Discarding as a result of reduced shelf life occurs when produce spoils because of inconsistent refrigeration—such as when it is forced to sit too long at loading docks. Rejected perishable food shipments are often thrown out if another buyer can’t be found quickly. Even if these goods make it to market, they are often wasted anyway because the inconsistent refrigeration has shortened their shelf life.
At the retail level, supermarkets aim to offer fresh produce that looks exactly the same, and at some point, this put consumers in the habit of looking for these characteristics when shopping. So developed a vicious circle of supermarkets removing produce in anticipation of consumer dislike, to show constant “freshness” and avoid risking their reputation among customers.
Solutions towards discarded fresh produce
Initiatives for reducing waste from discarding can be implemented at different stages from farm to fork, and can involve a number of players—ranging from farmers, distributors, agribusiness, agri-entrepreneurs and consumers. The ugly produce waste problem has many solutions and represents an untapped market that can generate great margins and returns.
Farmers: have several solutions to avoid throwing away produce that doesn’t meet the retailer grade. For instance, they can secure secondary local markets to deliver good but rejected produce, offering lower prices. Installing on-farm refrigeration can increase the shelf-life of imperfect produce, thereby making it easier for producers to either reach local markets or to process the produce – such as peeling, chopping or juicing—which can help increase market opportunities.
Agri-businesses: new agri-entrepreneurs are starting to jump into the business of selling produce that is “ugly” but edible to consumers for a discounted price.

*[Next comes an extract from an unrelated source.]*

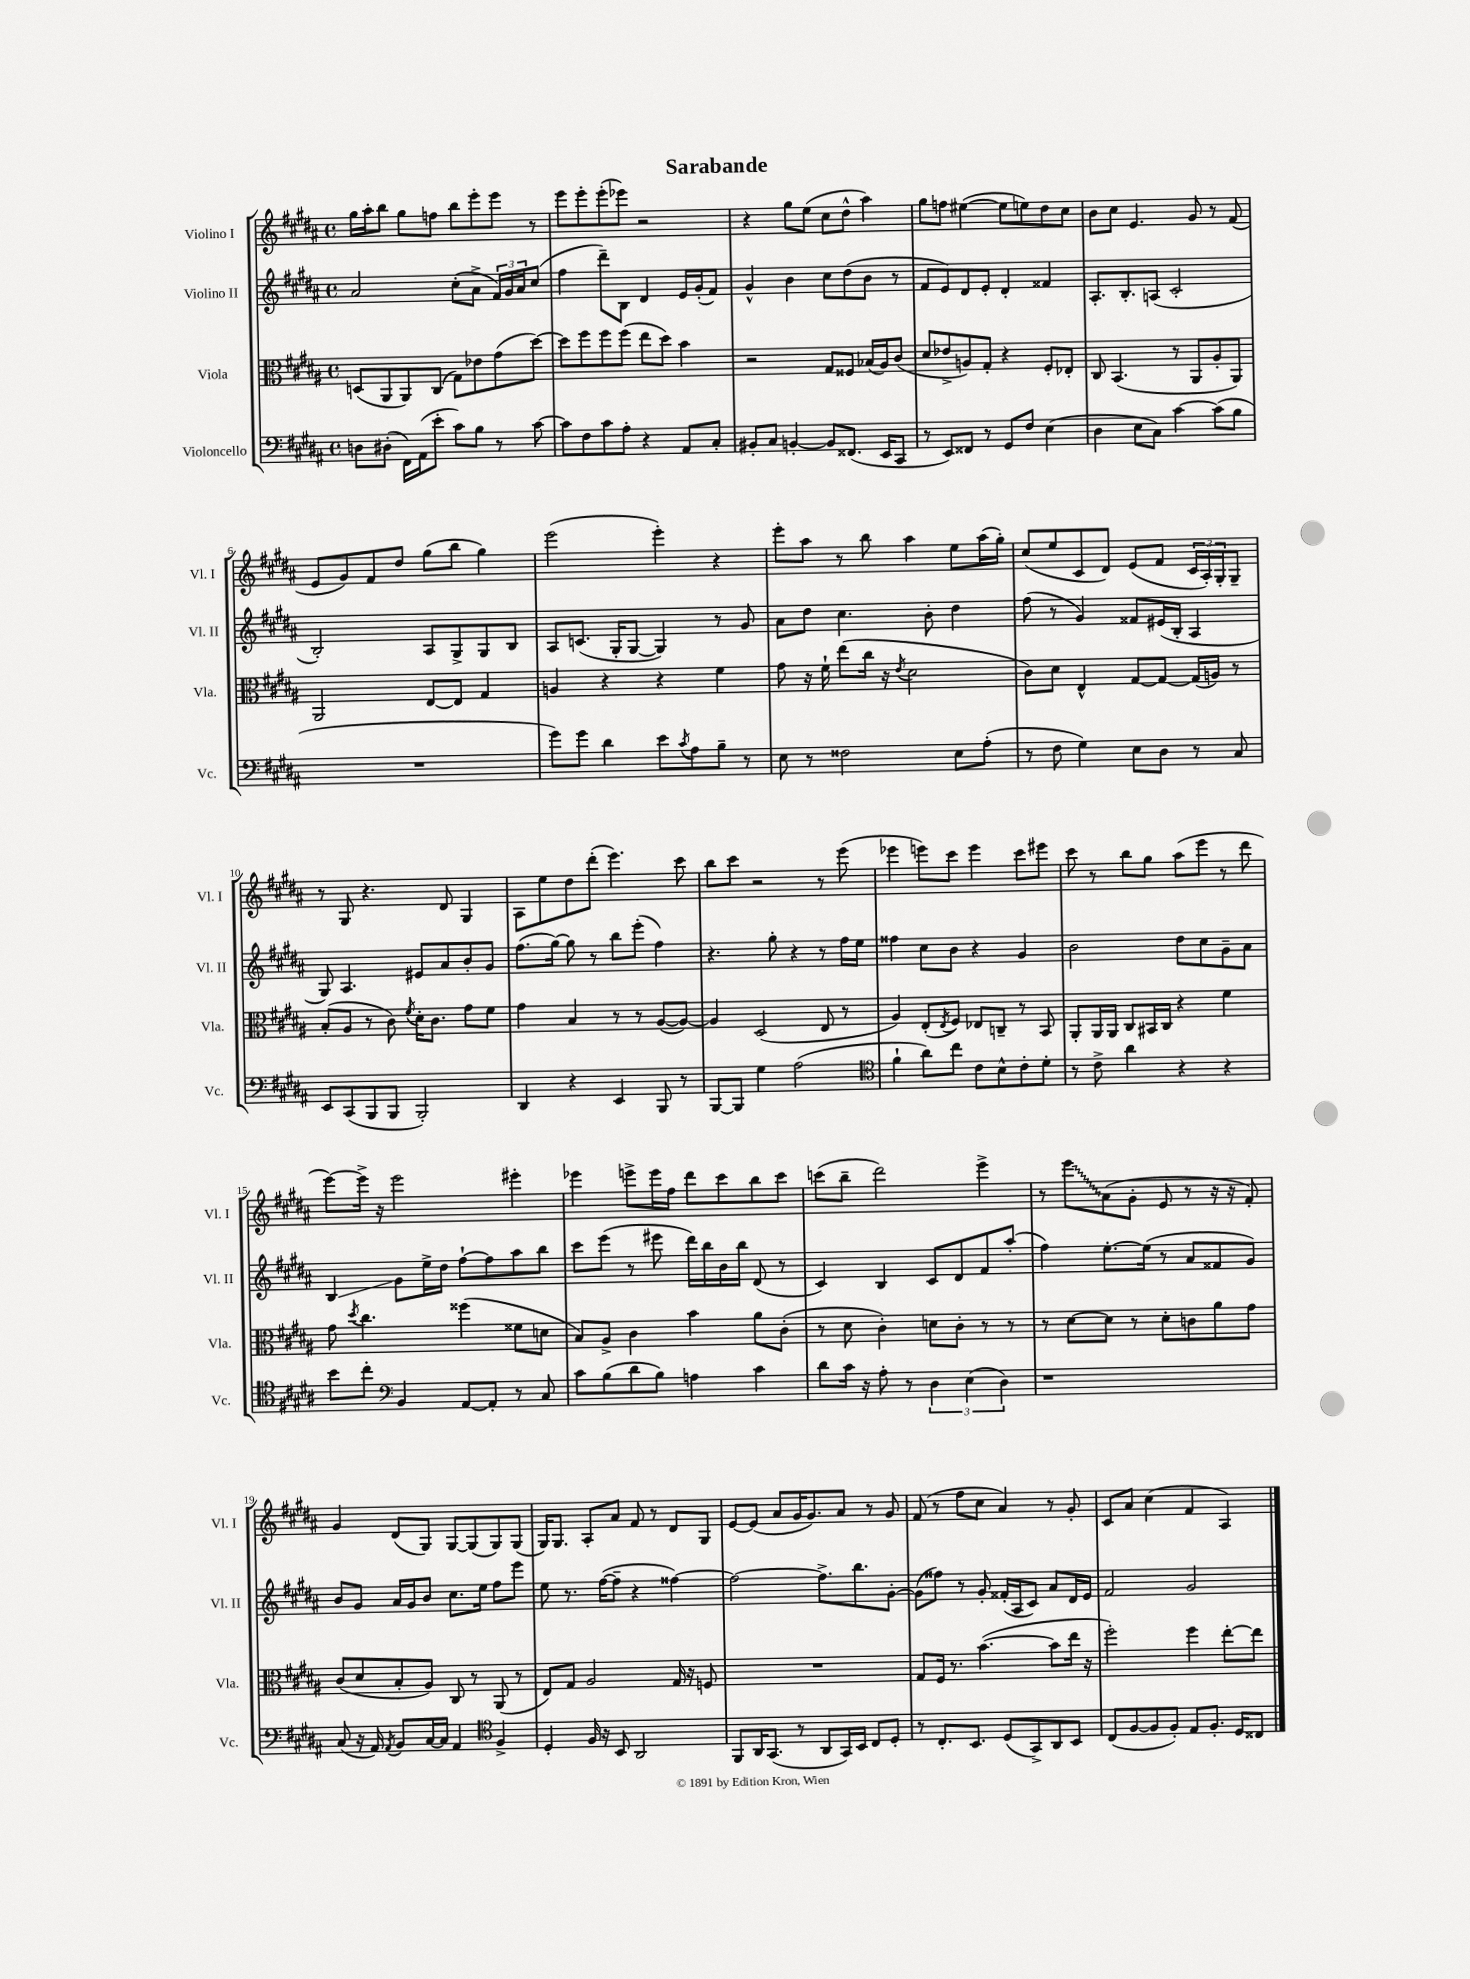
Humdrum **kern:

Value-added products coming from discarded produce—such as pre-packaged chopped vegetables, puree mixes for soups, stews, and even baby food—Is becoming a very attractive business because low-priced produce is converted into high-value products.

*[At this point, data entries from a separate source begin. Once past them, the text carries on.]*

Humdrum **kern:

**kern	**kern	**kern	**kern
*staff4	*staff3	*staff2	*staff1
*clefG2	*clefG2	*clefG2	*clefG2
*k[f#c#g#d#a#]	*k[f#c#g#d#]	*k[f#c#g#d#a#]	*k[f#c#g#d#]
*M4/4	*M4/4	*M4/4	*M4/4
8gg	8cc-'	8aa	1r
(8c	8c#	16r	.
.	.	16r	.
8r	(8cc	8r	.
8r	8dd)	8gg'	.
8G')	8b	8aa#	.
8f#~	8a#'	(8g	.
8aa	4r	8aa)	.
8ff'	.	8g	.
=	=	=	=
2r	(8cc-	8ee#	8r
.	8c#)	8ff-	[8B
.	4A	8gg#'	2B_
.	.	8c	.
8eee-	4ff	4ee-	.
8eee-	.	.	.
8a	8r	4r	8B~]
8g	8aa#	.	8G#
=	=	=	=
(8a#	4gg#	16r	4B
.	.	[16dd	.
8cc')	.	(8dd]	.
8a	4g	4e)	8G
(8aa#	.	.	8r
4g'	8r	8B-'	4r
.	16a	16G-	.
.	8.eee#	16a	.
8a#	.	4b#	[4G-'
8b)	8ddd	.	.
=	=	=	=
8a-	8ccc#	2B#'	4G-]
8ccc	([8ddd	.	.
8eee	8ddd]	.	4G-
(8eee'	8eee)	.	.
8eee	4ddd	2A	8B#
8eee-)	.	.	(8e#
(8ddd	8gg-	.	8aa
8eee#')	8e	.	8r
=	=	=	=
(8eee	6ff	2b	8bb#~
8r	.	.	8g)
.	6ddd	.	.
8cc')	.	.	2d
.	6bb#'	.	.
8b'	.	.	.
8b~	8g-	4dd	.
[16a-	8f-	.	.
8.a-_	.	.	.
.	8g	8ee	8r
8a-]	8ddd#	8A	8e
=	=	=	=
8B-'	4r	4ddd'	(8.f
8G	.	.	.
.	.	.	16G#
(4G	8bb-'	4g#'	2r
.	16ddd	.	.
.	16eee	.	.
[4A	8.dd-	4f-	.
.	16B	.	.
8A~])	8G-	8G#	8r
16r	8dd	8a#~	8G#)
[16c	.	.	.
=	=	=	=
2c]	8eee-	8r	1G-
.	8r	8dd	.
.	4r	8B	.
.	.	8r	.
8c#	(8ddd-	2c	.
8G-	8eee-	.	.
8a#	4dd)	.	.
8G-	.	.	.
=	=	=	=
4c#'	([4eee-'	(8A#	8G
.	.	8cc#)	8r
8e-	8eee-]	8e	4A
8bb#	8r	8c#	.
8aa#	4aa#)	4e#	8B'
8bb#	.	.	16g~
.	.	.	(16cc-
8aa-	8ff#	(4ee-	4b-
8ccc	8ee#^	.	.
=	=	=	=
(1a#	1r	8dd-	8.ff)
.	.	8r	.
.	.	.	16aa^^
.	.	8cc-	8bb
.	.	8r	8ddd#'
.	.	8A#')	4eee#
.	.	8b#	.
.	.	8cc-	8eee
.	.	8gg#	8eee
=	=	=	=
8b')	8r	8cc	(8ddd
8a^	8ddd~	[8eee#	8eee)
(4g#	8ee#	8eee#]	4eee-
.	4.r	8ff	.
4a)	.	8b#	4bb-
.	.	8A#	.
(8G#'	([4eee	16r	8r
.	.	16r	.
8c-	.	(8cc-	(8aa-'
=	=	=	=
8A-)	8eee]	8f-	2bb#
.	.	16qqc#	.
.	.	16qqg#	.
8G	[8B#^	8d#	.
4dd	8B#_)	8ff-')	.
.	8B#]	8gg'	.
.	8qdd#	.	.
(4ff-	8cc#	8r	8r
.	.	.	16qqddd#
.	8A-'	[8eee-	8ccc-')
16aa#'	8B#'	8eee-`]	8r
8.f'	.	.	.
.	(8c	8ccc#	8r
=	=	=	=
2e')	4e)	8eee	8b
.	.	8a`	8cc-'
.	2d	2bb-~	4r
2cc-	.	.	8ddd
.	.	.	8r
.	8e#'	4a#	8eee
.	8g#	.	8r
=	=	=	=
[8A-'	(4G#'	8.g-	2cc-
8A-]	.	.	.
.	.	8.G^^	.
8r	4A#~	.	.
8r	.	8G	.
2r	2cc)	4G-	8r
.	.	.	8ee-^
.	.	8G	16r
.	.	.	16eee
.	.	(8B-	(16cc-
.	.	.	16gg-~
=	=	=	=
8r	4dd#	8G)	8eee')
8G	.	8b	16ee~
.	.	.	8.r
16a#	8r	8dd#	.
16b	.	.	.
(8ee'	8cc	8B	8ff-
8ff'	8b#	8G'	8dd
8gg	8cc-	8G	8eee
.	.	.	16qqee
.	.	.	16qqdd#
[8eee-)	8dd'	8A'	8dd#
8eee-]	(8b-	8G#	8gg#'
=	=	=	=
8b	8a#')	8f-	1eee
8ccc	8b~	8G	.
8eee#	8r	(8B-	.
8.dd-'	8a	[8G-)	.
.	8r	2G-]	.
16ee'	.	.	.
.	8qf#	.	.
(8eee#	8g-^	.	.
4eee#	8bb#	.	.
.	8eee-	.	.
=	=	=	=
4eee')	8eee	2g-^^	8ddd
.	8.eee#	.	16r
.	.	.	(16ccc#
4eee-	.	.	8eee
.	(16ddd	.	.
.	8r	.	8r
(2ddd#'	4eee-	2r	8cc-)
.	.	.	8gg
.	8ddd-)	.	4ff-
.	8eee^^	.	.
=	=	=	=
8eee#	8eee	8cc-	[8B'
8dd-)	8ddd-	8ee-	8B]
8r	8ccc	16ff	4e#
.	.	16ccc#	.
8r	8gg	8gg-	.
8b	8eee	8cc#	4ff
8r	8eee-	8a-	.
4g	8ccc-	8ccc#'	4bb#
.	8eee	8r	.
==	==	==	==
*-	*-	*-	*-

Distribution & retail: these value chain actors are starting to be more conscious about the challenges of farming, and are looking into ways to reduce the amounts of rejected produce. Increasing shelf life of fresh produce by investing in better handling, packing, and assuring a constant cold chain from farm to shelf are some initiatives seen in several supply chains. For example, investing in better logistics by establishing a cold chain that starts immediately after harvest (through on-farm cold storage and refrigerated transportation) for increasing shelf life and quality. Supermarkets can also educate consumers on what produce looks like at different stages of maturity and establishing space in their stores where misshapen fruits and vegetables can be offered to consumers at discounted rates. Additionally, supermarkets are increasing their offering of prepared meals, which frequently use the aesthetically unappealing produce that reaches their stores.

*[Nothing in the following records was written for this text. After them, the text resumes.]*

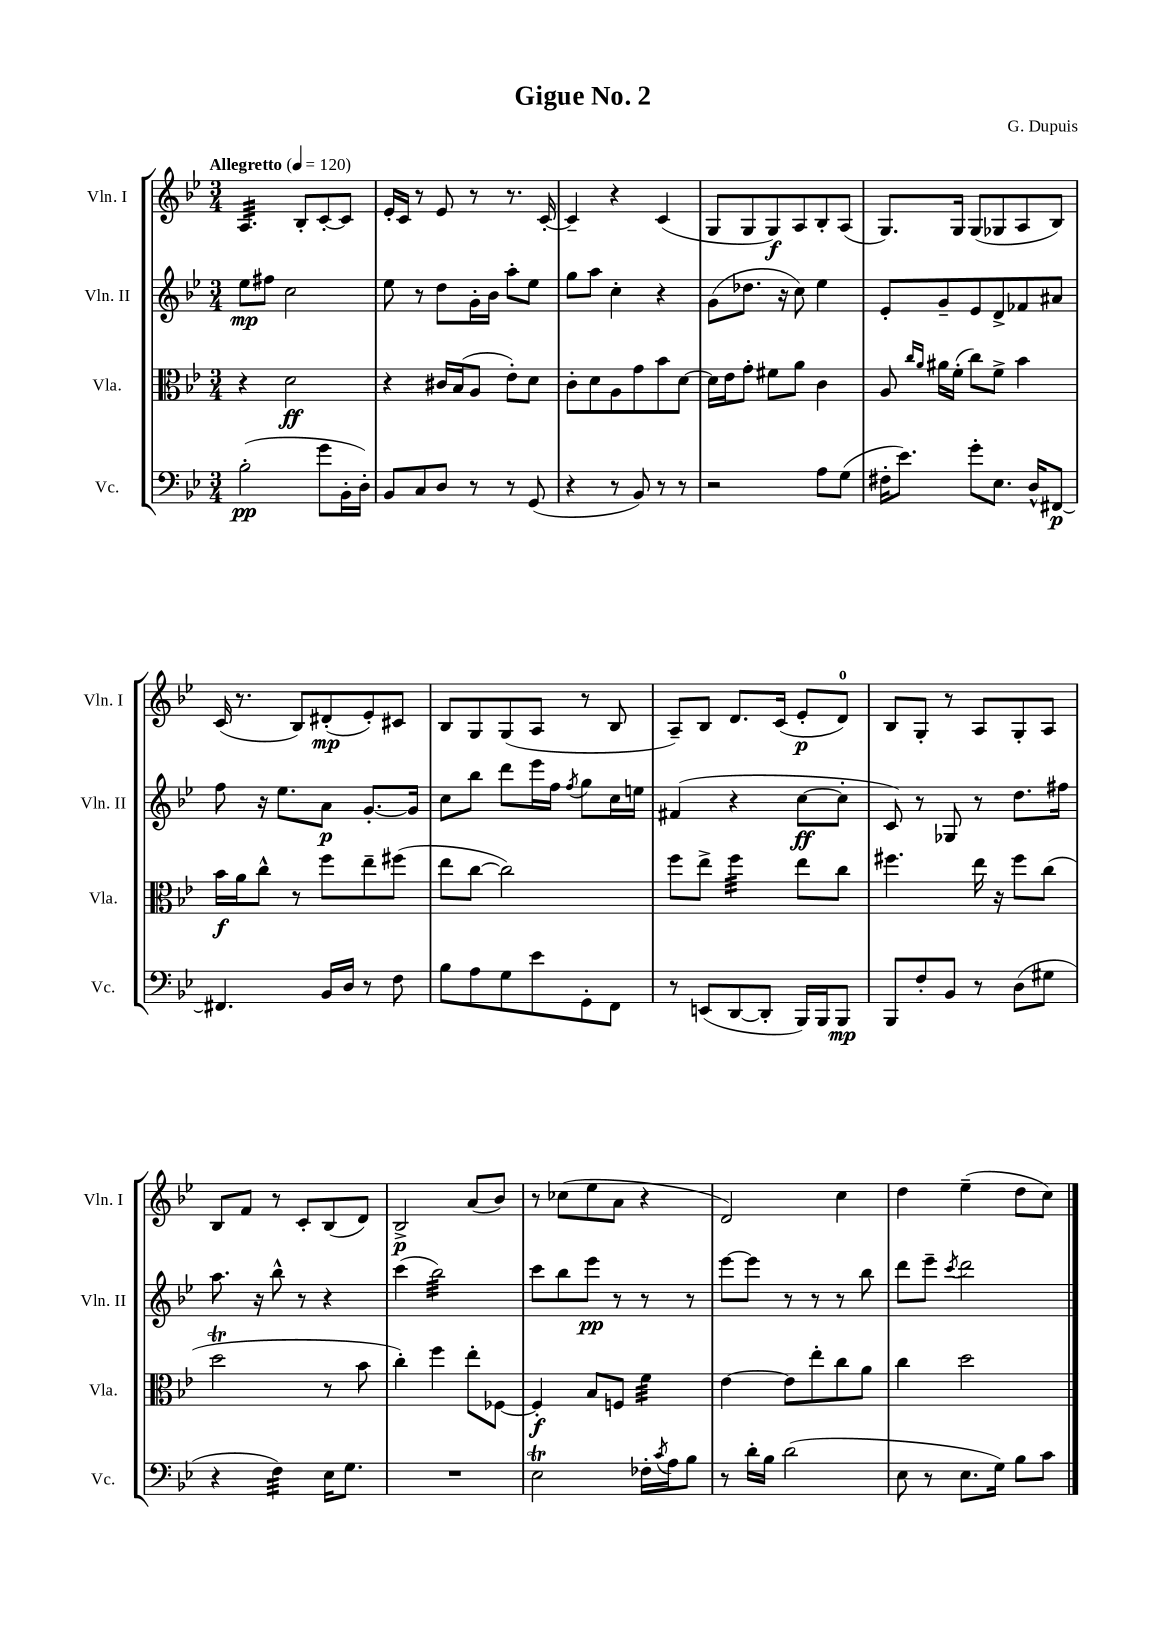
\header { title = "Gigue No. 2" composer = "G. Dupuis" }
<<
\new StaffGroup <<
\new Staff = "s0" \with { instrumentName = "Vln. I" shortInstrumentName = "Vln. I" } {
    \clef treble \key bes \major \numericTimeSignature \time 3/4 \tempo "Allegretto" 4 = 120
    a4.:32 bes8-. c'8~-. c'8 |
    ees'16-. c'16 r8 ees'8 r8 r8. c'16~-. |
    c'4-- r4 c'4( |
    g8 g8 g8\f) a8 bes8-. a8( |
    g8.) g16 g8( ges8 a8 bes8) |
    c'16( r8. bes8) dis'8-.\mp( ees'8-.) cis'8 |
    bes8 g8 g8( a8 r8 bes8 |
    a8--) bes8 d'8. c'16( ees'8-.\p d'8-0) |
    bes8 g8-. r8 a8 g8-. a8 |
    bes8 f'8 r8 c'8-. bes8( d'8) |
    bes2->\p a'8( bes'8) |
    r8 ces''8( ees''8 a'8 r4 |
    d'2) c''4 |
    d''4 ees''4--( d''8 c''8) \bar "|." |
}
\new Staff = "s1" \with { instrumentName = "Vln. II" shortInstrumentName = "Vln. II" } {
    \clef treble \key bes \major \numericTimeSignature \time 3/4
    ees''8\mp fis''8 c''2 |
    ees''8 r8 d''8 g'16-. bes'16 a''8-. ees''8 |
    g''8 a''8 c''4-. r4 |
    g'8( des''8. r16 c''8) ees''4 |
    ees'8-. g'8-- ees'8 d'8-> fes'8 ais'8 |
    f''8 r16 ees''8. a'8\p g'8.~-. g'16 |
    c''8 bes''8 d'''8 ees'''16 f''16 \acciaccatura { f''8 } g''8 c''16 e''16 |
    fis'4( r4 c''8~\ff c''8-. |
    c'8) r8 ges8 r8 d''8. fis''16 |
    a''8. r16 bes''8-^ r8 r4 |
    c'''4( bes''2:32) |
    c'''8 bes''8 ees'''8\pp r8 r8 r8 |
    ees'''8~ ees'''8 r8 r8 r8 bes''8 |
    d'''8 ees'''8-- \acciaccatura { c'''8 } d'''2 \bar "|." |
}
\new Staff = "s2" \with { instrumentName = "Vla." shortInstrumentName = "Vla." } {
    \clef alto \key bes \major \numericTimeSignature \time 3/4
    r4 d'2\ff |
    r4 cis'16 bes16( a8 ees'8-.) d'8 |
    c'8-. d'8 a8 g'8 bes'8 d'8~ |
    d'16 ees'16 g'8-. fis'8 a'8 c'4 |
    a8 \grace { c''16 a'16 } ais'16 f'16-.( c''8) f'8-> bes'4 |
    bes'16\f a'16 c''8-^ r8 f''8 ees''8-- fis''8( |
    ees''8 c''8~ c''2) |
    f''8 ees''8-> f''4:32 ees''8 c''8 |
    fis''4. ees''16 r16 fis''8 c''8( |
    d''2\trill r8 bes'8 |
    c''4-.) f''4 ees''8-. fes8~ |
    fes4-.\f bes8 f8 f'4:32 |
    ees'4~ ees'8 ees''8-. c''8 a'8 |
    c''4 d''2 \bar "|." |
}
\new Staff = "s3" \with { instrumentName = "Vc." shortInstrumentName = "Vc." } {
    \clef bass \key bes \major \numericTimeSignature \time 3/4
    bes2-.\pp( g'8 bes,16-. d16-.) |
    bes,8 c8 d8 r8 r8 g,8( |
    r4 r8 bes,8) r8 r8 |
    r2 a8 g8( |
    fis16-. ees'8.) g'8-. ees8. d16-^ fis,8~\p |
    fis,4. bes,16 d16 r8 f8 |
    bes8 a8 g8 ees'8 g,8-. f,8 |
    r8 e,8( d,8~ d,8-. bes,,16) bes,,16 bes,,8\mp |
    bes,,8 f8-. bes,8 r8 d8( gis8 |
    r4 f4:32) ees16 g8. |
    R2. |
    ees2\trill fes16-. \acciaccatura { c'8 } a16 bes8 |
    r8 d'16-. bes16 d'2( |
    ees8 r8 ees8. g16) bes8 c'8 \bar "|." |
}
>>
>>
\layout { \context { \Score \remove "Bar_number_engraver" } }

Consumers: can be more conscious about the reality of fruit & vegetable production, understanding that is natural for some produce to be misshapen or look imperfect. Aesthetic defects in fruits and vegetables are not the equivalent of poor quality or reduce nutrition properties. Consumers can make efforts to buy imperfect fruits and vegetables in supermarkets and local markets. The current consumer preference for perfect-looking produce not only forces some fruit and vegetables to be voted off the marketplace, but it also drives down the price of even slightly misshapen, smaller, or scarred fruit.
Not-for-profit organizations: food banks, for example, are charitable organizations that distribute discarded food to those who have difficulty purchasing enough food to avoid hunger. Food pick-up of discarded produce can be performed in collaboration with the food banks and produce traders.